EXERCISE GOAL -> Below, locate the line that contains "Tür. Somit zieht es unzählige Besucher in die". Repeat exactly from that line to the line that contains "L’économie mondiale 2020", inclusive, leaving out the pictures.

DATA TO USE ->
________________
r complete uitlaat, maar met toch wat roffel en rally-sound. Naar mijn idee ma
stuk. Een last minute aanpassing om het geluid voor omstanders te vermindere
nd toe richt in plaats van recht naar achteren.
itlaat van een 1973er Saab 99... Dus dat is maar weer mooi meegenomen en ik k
________________
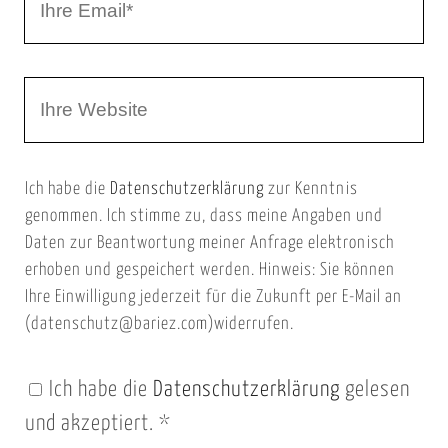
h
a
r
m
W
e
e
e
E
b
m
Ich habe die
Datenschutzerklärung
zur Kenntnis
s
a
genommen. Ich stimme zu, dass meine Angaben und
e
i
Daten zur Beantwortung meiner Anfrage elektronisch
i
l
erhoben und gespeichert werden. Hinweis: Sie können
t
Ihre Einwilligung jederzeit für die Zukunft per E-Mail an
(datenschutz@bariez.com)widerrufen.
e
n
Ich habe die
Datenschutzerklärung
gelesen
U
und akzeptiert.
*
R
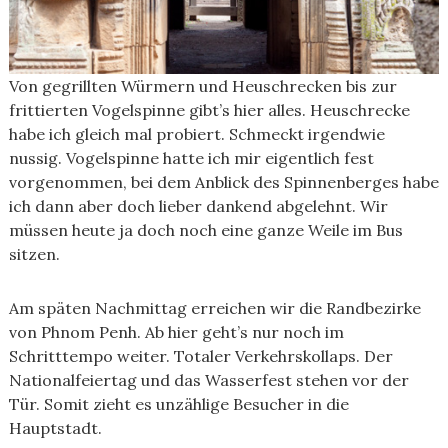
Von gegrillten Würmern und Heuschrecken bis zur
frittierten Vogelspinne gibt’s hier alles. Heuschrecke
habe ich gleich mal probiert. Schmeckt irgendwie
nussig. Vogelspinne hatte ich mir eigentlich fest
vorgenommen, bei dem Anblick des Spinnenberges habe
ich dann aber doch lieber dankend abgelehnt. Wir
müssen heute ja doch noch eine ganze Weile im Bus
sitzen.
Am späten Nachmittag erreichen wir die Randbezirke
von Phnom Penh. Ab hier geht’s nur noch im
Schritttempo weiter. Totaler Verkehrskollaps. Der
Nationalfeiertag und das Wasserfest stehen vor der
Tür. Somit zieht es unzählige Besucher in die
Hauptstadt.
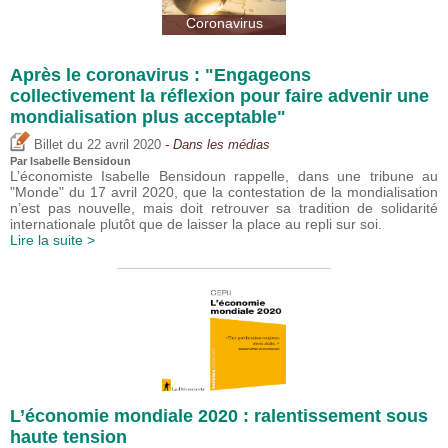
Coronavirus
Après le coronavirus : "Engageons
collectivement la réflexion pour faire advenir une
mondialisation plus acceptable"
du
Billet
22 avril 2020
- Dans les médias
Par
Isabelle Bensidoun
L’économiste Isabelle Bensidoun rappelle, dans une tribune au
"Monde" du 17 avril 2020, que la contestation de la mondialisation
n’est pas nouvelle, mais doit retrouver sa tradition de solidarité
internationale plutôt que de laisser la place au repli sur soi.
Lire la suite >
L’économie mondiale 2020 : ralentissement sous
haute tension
________________
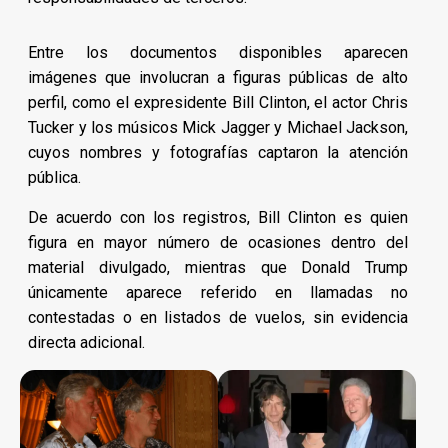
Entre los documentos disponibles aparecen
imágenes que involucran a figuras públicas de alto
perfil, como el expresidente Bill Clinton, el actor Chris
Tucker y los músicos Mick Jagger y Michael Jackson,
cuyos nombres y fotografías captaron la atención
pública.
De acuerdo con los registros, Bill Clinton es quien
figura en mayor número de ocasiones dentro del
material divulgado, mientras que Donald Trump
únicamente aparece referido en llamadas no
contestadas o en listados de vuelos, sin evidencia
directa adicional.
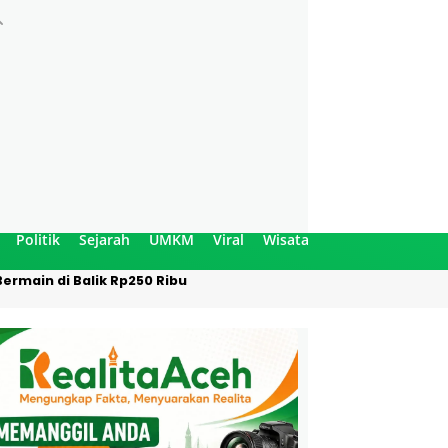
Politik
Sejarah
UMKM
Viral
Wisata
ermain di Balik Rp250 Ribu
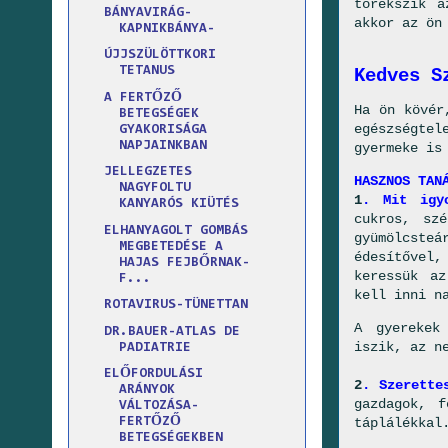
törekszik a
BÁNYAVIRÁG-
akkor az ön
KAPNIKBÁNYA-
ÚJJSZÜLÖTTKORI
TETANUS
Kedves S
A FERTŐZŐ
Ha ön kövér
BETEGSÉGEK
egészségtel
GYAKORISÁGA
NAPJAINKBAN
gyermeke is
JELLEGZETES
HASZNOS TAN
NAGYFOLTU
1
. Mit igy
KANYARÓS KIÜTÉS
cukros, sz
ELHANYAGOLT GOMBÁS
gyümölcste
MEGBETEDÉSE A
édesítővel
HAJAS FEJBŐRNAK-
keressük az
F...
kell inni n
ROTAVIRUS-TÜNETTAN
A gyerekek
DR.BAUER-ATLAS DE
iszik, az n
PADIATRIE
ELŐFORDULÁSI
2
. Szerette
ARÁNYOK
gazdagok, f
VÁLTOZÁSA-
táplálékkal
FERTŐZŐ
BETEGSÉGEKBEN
________________
WRITTEN ANSWER ->
Tür. Somit zieht es unzählige Besucher in die
Hauptstadt.
Coronavirus
Après le coronavirus : "Engageons
collectivement la réflexion pour faire advenir une
mondialisation plus acceptable"
du
Billet
22 avril 2020
- Dans les médias
Par
Isabelle Bensidoun
L’économiste Isabelle Bensidoun rappelle, dans une tribune au
"Monde" du 17 avril 2020, que la contestation de la mondialisation
n’est pas nouvelle, mais doit retrouver sa tradition de solidarité
internationale plutôt que de laisser la place au repli sur soi.
Lire la suite >
L’économie mondiale 2020 : ralentissement sous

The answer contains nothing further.